#### PROVIDED DATA
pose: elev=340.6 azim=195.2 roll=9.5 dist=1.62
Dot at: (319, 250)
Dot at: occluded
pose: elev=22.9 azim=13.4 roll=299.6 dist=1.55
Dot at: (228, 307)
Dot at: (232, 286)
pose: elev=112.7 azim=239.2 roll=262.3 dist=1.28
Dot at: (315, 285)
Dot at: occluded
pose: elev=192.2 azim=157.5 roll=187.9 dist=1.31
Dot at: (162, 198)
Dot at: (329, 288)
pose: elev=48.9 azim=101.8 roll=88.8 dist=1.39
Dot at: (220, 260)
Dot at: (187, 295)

---

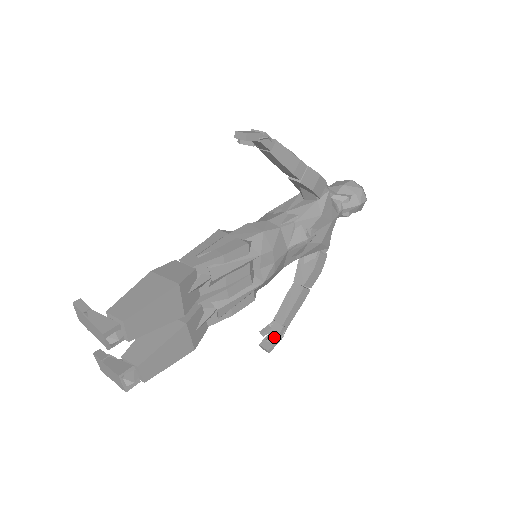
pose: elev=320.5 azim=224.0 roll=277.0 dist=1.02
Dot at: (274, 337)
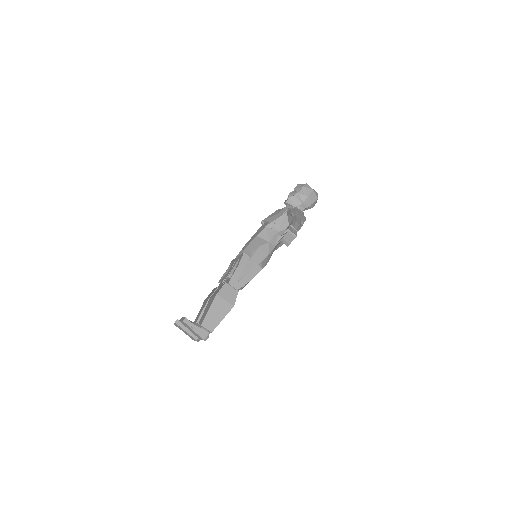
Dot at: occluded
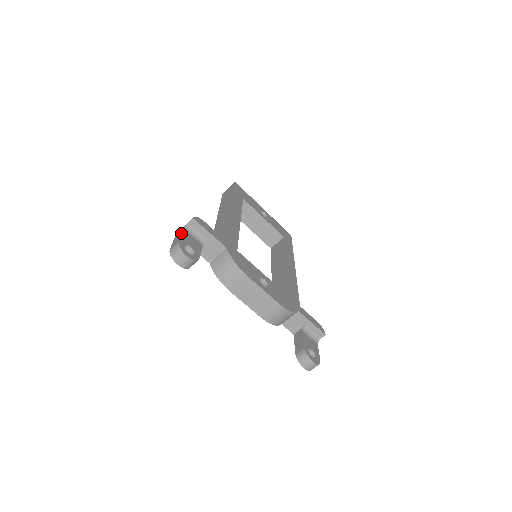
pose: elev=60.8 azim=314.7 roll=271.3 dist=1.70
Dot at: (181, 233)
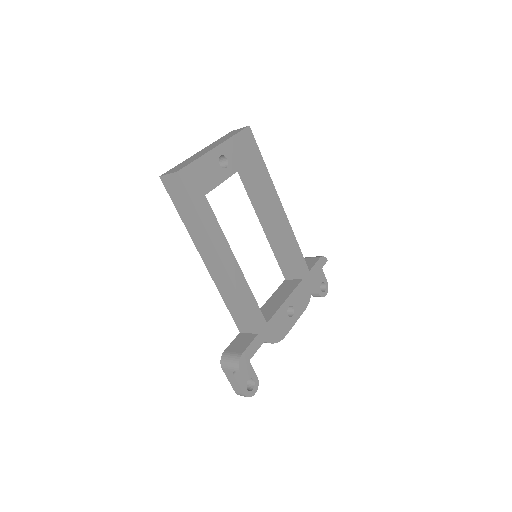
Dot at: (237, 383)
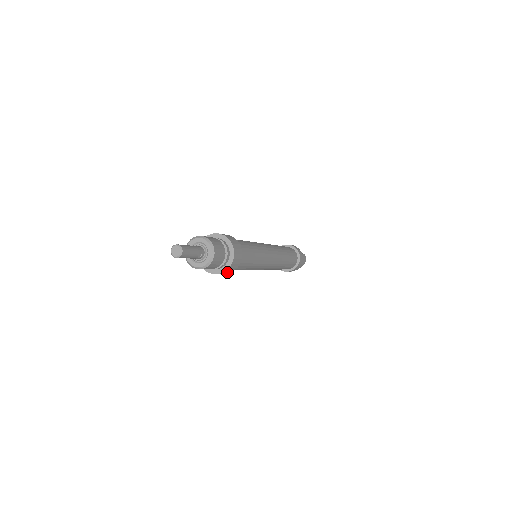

...

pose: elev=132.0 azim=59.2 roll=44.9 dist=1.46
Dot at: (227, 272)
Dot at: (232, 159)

#### STATED PROBLEM
Arrange the entries from the line containing "pose: elev=192.2 azim=157.5" through the line containing "Dot at: (329, 288)" as a numbered list, omitting any blank lines.

#### EXERCISE RESULT
1. pose: elev=192.2 azim=157.5 roll=187.9 dist=1.31
2. Dot at: (162, 198)
3. Dot at: (329, 288)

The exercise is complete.